Exercise description - Please print exactly the lines below, from the start of the material up to and including the line with "right shoulder: (271, 153, 1)", but none of the pictures.

= = = = = = =

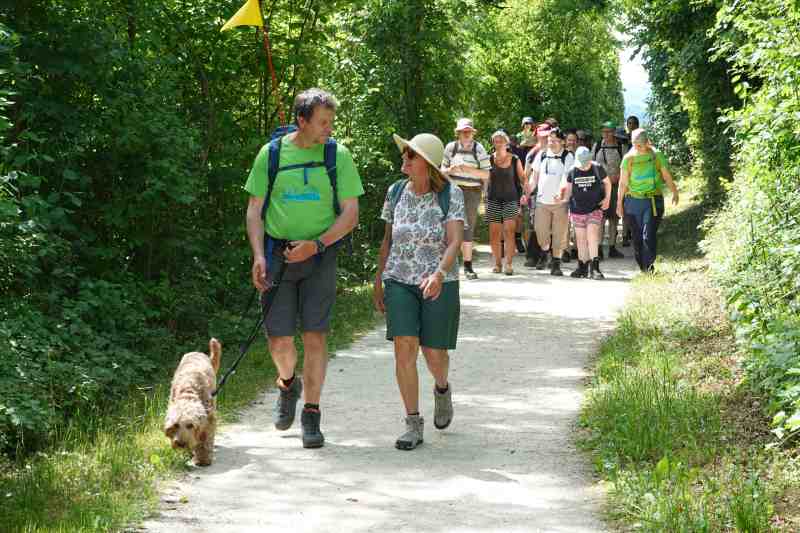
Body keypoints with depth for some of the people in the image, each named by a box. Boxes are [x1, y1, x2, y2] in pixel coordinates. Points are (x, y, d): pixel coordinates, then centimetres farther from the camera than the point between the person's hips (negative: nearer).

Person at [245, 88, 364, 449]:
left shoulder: (338, 155, 0)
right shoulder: (271, 153, 1)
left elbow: (350, 214, -1)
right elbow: (254, 210, 4)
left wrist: (316, 244, -14)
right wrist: (258, 255, -8)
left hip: (319, 256, 0)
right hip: (278, 254, 0)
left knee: (315, 336, -3)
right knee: (279, 338, -1)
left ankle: (311, 416, 8)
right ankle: (288, 385, 32)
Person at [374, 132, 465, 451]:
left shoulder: (451, 195, -9)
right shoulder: (396, 192, 3)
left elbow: (455, 242, -18)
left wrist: (438, 274, -35)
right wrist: (378, 283, 13)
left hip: (439, 285, -2)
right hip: (400, 282, 2)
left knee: (434, 353, 2)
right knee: (404, 348, -11)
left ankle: (442, 389, 39)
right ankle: (413, 425, -4)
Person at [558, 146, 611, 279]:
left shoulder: (597, 168, -5)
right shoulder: (572, 171, -1)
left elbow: (607, 182, 10)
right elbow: (568, 189, 9)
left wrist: (607, 199, 0)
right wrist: (563, 197, -10)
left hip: (595, 208, -3)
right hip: (577, 210, 3)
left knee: (592, 234, -17)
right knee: (580, 238, 7)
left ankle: (594, 267, -18)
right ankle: (582, 267, 18)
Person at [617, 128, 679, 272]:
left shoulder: (657, 156, 0)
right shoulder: (628, 158, 4)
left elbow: (667, 177, 10)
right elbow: (623, 182, 8)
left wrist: (675, 193, 8)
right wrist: (619, 203, 8)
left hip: (653, 202, -2)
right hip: (633, 201, 2)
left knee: (649, 236, -13)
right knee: (637, 237, 7)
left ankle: (649, 269, -12)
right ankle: (642, 267, 18)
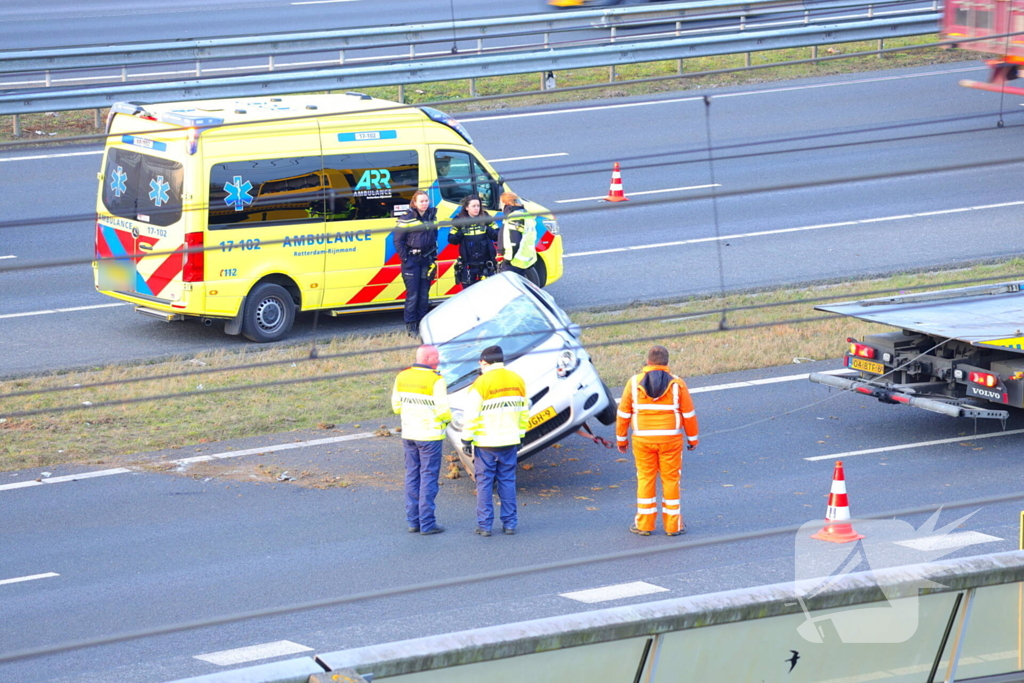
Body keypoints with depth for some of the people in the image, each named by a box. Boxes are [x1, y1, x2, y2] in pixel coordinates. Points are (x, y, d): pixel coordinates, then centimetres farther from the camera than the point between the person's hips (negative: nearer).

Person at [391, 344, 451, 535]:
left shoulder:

= = = = = = =

Result -
Body keypoints with depth for some of the people in the image, each named by a box. Boxes are [x1, y1, x2, y2] in pixel coordinates. Points are (x, y, d): pixel coordinates, then centimetres farther from the camera than the point between the person's hips (negative: nearer).

Person at [245, 88, 364, 449]:
left shoulder: (338, 155, 0)
right shoulder: (271, 153, 1)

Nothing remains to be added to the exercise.